▸ Text excerpt
▽

Each rule has an associated schema validation rule that checks the value given. For example, the ‘predicate’ rule checks that given values are either strings or functions. The ‘dependency’ rule checks that given values are either a character vector (names), a numeric integerish vector, or a non-nested list containing a mix of the two.

Schema(
  list(
    predicate = 1L,
    dependency = 1.5
  ),
  error = TRUE
)
#> Error:
#> ! <RV::Schema> object is invalid:
#> - Schema validation failed with the following errors:
#> ├─ dependency: Indices must be positive integers.
#> └─ predicate: Must be a function (or valid string).

Cross rule validation

There are also cross rules that check if the values of multiple rules clash (if the individual rule components are themselves valid). For example the ‘min_val_larger_than_max_val’ rule does what it says on the tin:

Schema(
  list(
    min_val = 5,
    max_val = 1
  ),
  error = TRUE
)
#> Error:
#> ! <RV::Schema> object is invalid:
#> - Schema validation failed with the following errors:
#> ├─ min_val: `min_val` must be smaller than `max_val`.
#> └─ max_val: `min_val` must be smaller than `max_val`.

Data validation

Data validation in RV is undertaken with the Validator class, which ingests a Schema and applies the rules within to the input data.

Validation process

Validator walks through the Schema list object, matching data elements by name or position and applying the rule-based behaviour.

Order of evaluation

The validation walk sequences along each schema node and recurses into list elements - following this basic pattern:

recursive_walk <- function(lst) {
  for (i in seq_along(lst)) {
    if (!is.list(lst[[i]])) {
      # do rule...

△

▸ Set of tasks
**A.** In the RV validation text, replace "Validator" with "Checker" and write out the stretch from "Validator walks through" through "# do rule...".
**B.** Pick up the RV validation text where it stops and write the part that follows.

▸ Given information
▽

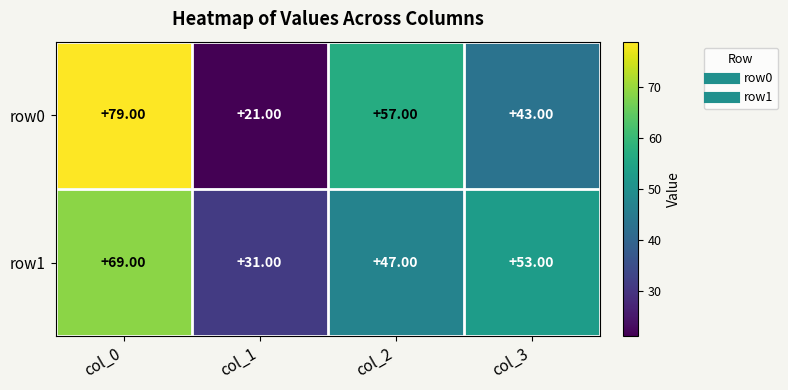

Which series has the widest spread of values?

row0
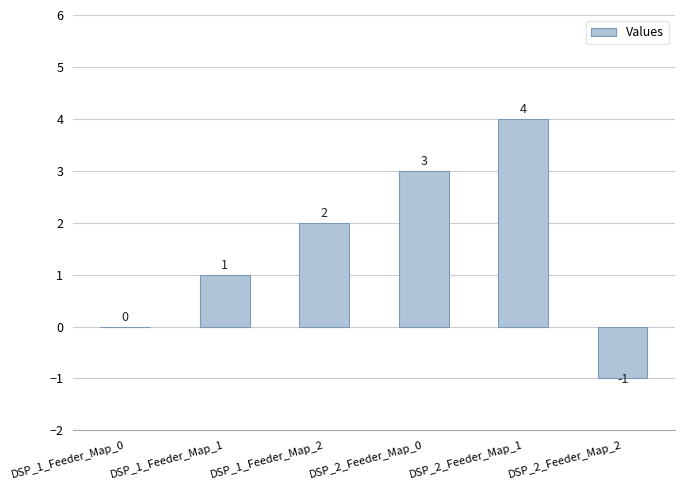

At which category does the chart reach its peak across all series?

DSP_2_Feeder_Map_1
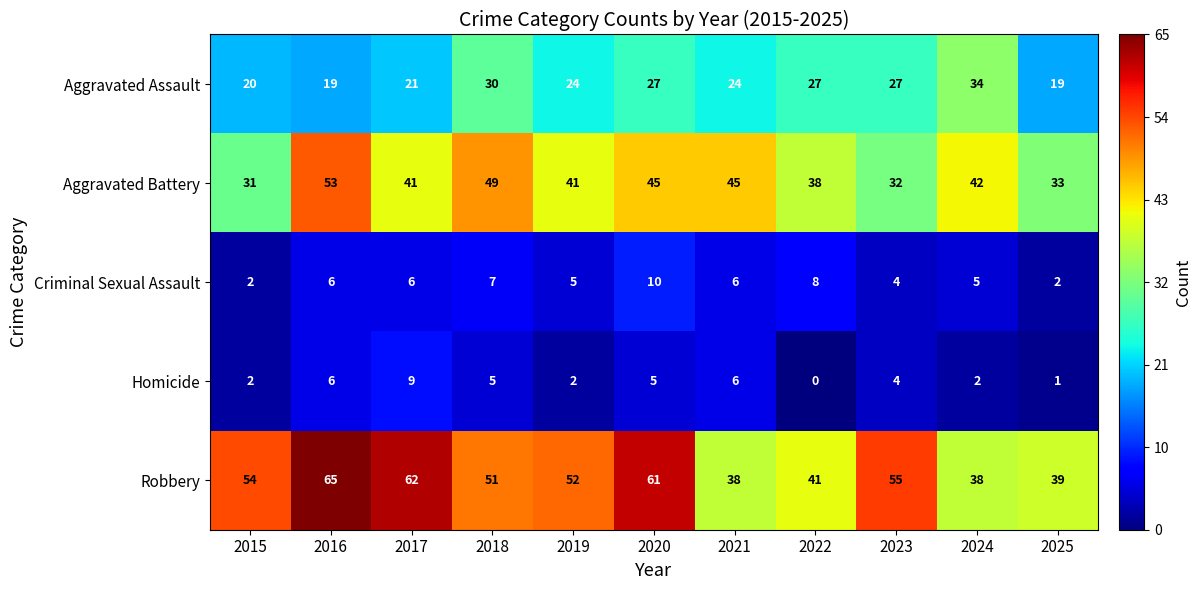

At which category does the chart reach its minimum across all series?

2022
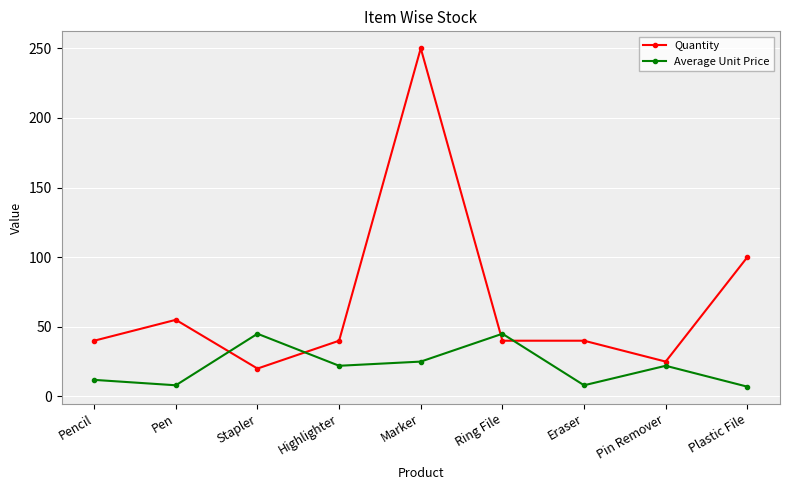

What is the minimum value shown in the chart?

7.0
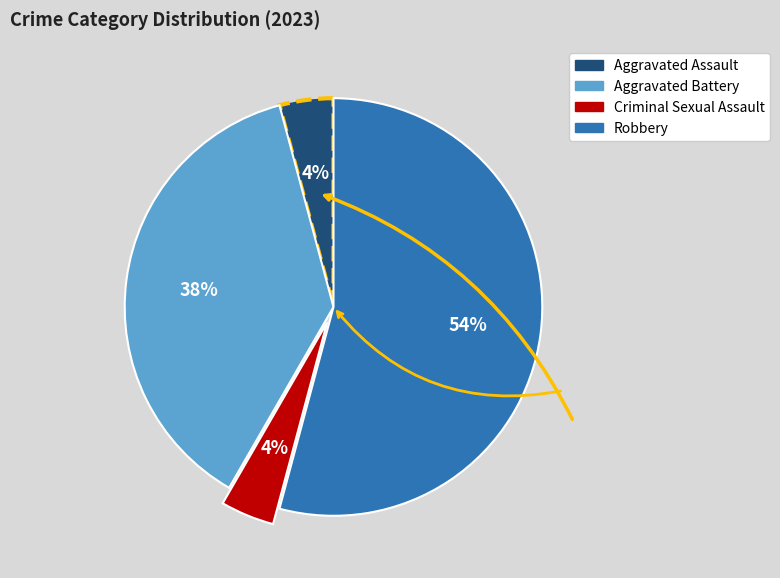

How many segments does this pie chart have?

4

△

▸ Expected responses
**A.**
Checker walks through the Schema list object, matching data elements by name or position and applying the rule-based behaviour.

Order of evaluation

The validation walk sequences along each schema node and recurses into list elements - following this basic pattern:

recursive_walk <- function(lst) {
  for (i in seq_along(lst)) {
    if (!is.list(lst[[i]])) {
      # do rule...

**B.**
    } else {
      # recurse into list node...
      lst[[i]] <- recursive_walk(lst[[i]])
    }
  }
  lst
}

This has implications if you want to access transformed data, so it is important to consider when designing schemas (see below).

Referencing transformed elements

RV validation can access transformed data elements on the fly, so any rules that use .data to access other data nodes will be accessing the data state at that point of the schema walk, rather than the original state of the data. See the following example:

s <- Schema(
  list(
    list(
      apply = "function(x, .data, ...) if (.data[[2]] == 1) x + 1"
    ),
    list(
      apply = "function(x, .data, ...) if (.data[[2]] == 0) x + 1"
    ),
    list(
      apply = "function(x, .data, ...) if (.data[[2]] == 1) x + 2"
    ),
    list(
      apply = "function(x, .data, ...) if (.data[[3]] == 2) x + 3"
    )
  )
)

Validator(c(0, 0, 0, 0), s)@data
#> [1] 0 1 2 3

The first element remains 0 as .data[[2]] had not been transformed yet, whilst the third and fourth elements both change as the .data elements they referenced had been transformed by the time of their evaluation.

Errors

Validator objects also store an @errors property that highlights data validation errors. Like with Schema, this property also mirrors the structure of the input schema list with NULL elements where the schema is valid and error messages where the schema is invalid.

Validator(
  data = list(a = 1, b = 2),
  schema = list(
    type = "double",
    a = list(type = "character"),
    list(type = "array")
  )
)@errors
#> $type
#> [1] "Is not type `double`."
#> 
#> $a
#> $a$type
#> [1] "Is not type `character`."
#> 
#> 
#> [[3]]
#> [[3]]$type
#> [1] "Is not type `array`."

However, when @error is set to TRUE in the Validator, instead of the schema paths being shown, instead they are converted to the matched data positions. See the following example:

Validator(
  data = list(a = 1, b = 2),
  schema = list(
    type = "double",
    a = list(type = "character"),
    list(type = "array")
  ),
  error = TRUE
)
#> Error:
#> ! <RV::Validator> object is invalid:
#> - Data validation failed with the following errors:
#> ├─ type: Is not type `double`.
#> ├─ a
#> │ └─ type: Is not type `character`.
#> └─ [[2]]
#>   └─ type: Is not type `array`.

Hence, the message about ‘array’ shows for element [[2]] as that was the data element it was matched to, as rule elements in the node are removed before positional matching.

Validator short-circuits if the input Schema is invalid:

v <- Validator(1L, list(type = "not a type"))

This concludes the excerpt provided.